Mühlemanns neues Buch ist voller Fotos, Postkarten, Gemälde, gedruckter und weitere historischer Quellen. Die Texte zu den Illustrationen sind in Versform geschrieben und in erfreulicher grosser Schrift gedruckt. Für Seniorinnen und Senioren, die an einer Sehschwäche leiden, ist die Lektüre eine Wohltat.

Kürzlich ist das Buch nun erschienen: In «Föhn.Sturm» erzählt Fritz Mühlemann die  fiktive Geschichte seiner Berner-Oberländer-Vorfahren von der Reformationszeit bis heute. Der Band ist auch ein Stück Schweizer Zeitgeschichte und  Geschichte des ‹Bödelis›. Verschiedenste Historiker haben ihm Einblicke in die regionalen Geschehnisse verschafft und seine Vorstellungskraft angeregt. Weshalb sind einige seiner Vorfahren nach Amerika ausgewandert? Wie könnten seine Vorväter als Müller (Mühle-Männer) in Wilderswil, als Wirt und Wirtin auf der Heimwehfluh und als Coiffeurmeister in Bönigen und Interlaken gelebt haben?

Inserat / Werbung für den Coiffeursalon von Fritz Mühlemann an der Jungfraustrase, Interlaken. Um 1895. Buch Seite 120. Archiv Krebser Thun, mit freundlicher Genehmigung.
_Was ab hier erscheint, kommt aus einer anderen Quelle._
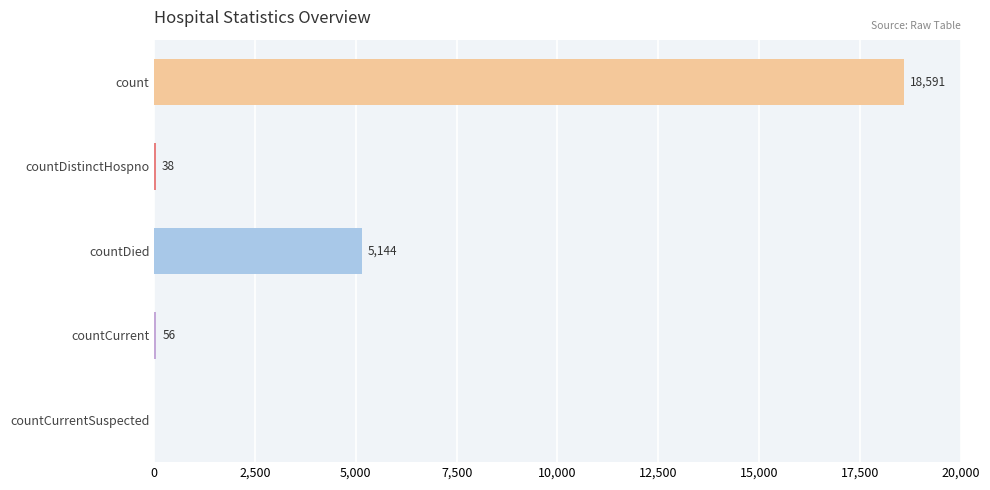

Are the bars grouped side by side (vs. stacked)?

No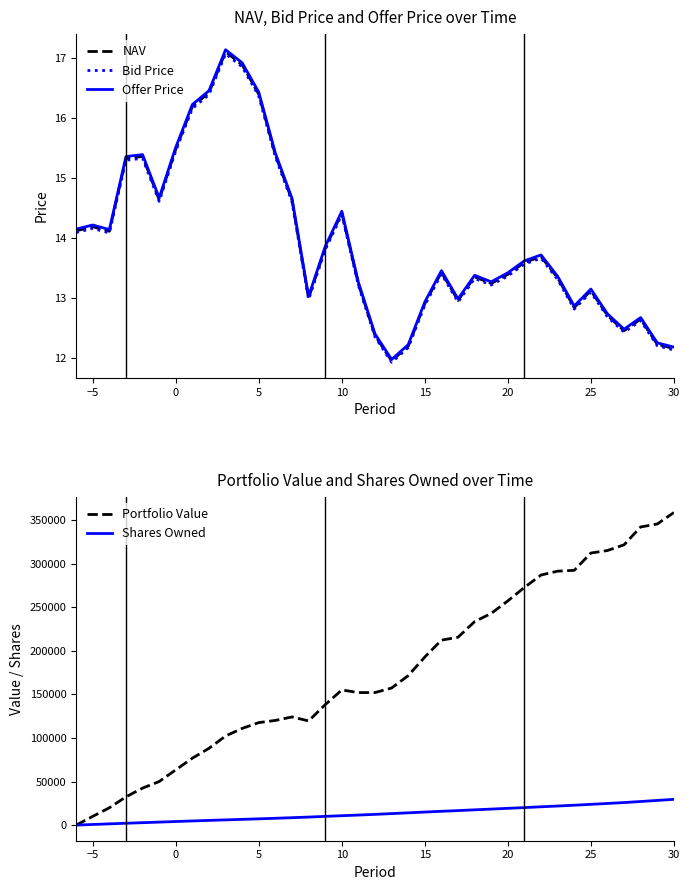

The value of Bid Price at 0 is 15.5. True or false?

True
Ein Ahnen-Gedicht aus dem Buch:

die Vorfahren kommen und gehen
die Verhältnisse sind unübersichtlich
man sucht nach einer Lichtung
hilft sich mit Volksweisheiten
über Orientierungslosigkeit hinweg

mein Blick schweift über das Bödeli
das behäbig Heimat verspricht
zum Greifen nah legen sich mir die Firne
silbern verklärt ins Zwischenhirn Föhn

Sturm
der unergründliche Atem des Herrn
bricht aus der Stille
tobt der trockene Fallwind
über das Bödeli
deckt er Häuser und Ställe ab
entwurzelt Bäume reisst Felsstücke los
wirft Boote auf den Seen umher.

Prominente Besucherinnen und Besucher

Heimwehfluh, Restauration, F. Mühlemann. Aus der Postkartensammlung des Autors. Buch Seite 126.

Die Heimwehfluh und das Bödeli übten schon lange eine grosse Anziehungskraft auf Menschen aus aller Welt aus. Illustre Gäste kamen hier zu Besuch: Madame de Staël 1805 zum Unspunnen-Alphirtenfest, Goethe gastierte im Rathaus Unterseen, bevor er ins Lauterbrunnental weiterreiste, Lord Byron logierte in der Taverne Interlaken, Polo Hofer irrte, vom Blues verweht umher und besang sein ‹Meitschi vo Bönige am Quai›. Von Zeit zu Zeit bläst hier der Föhn. Der Blick auf seinen Heimatort Bönigen regte den Autor zum Nachdenken über Auswanderung, Heimat und Heimweh, über das Wesen von Zeit und Erinnerung an. Und über seine eigene Endlichkeit.

Photographie-Poesie-Filosofie


Gedicht von Fritz Mühlemann:

ich werde alt
doch bin ich ganz fahrsam
bedenke den Gletscherspalt
bei Meringue mit Schlagrahm

die Schläfen grau
auf Joggen null Bock
das Tempo flau
weniger Horn mehr Stock

warte noch immer
auf längst fällige Geduld
liebe Wahrheit mit Dimmer
HERR vergib mir die Schuld

noch passe ich nicht
zu den Handzahmen
Ende Gedicht
Amen

Föhn.Sturm, Fritz Mühlemann, edition clandestin 2024, ISBN 978-3-907262-57-3

Titelbild: Fritz Mühlemann mit seinem neuen Buch. Foto PS / alle anderen Fotos ZVG

 

Im Rahmen des Lesefestes «Aprillen» liest Fritz Mühlemann am Donnerstag 25. April 2024 um 12 Uhr im Auditorium der Bibliothek Münstergasse in Bern (Universitätsbibliothek) aus «Föhn.Sturm». Der Anlass ist gleichzeitig auch die Buch-Vernissage: Im Gespräch mit Ruth Gantert stellt der Autor sein neustes Werk vor.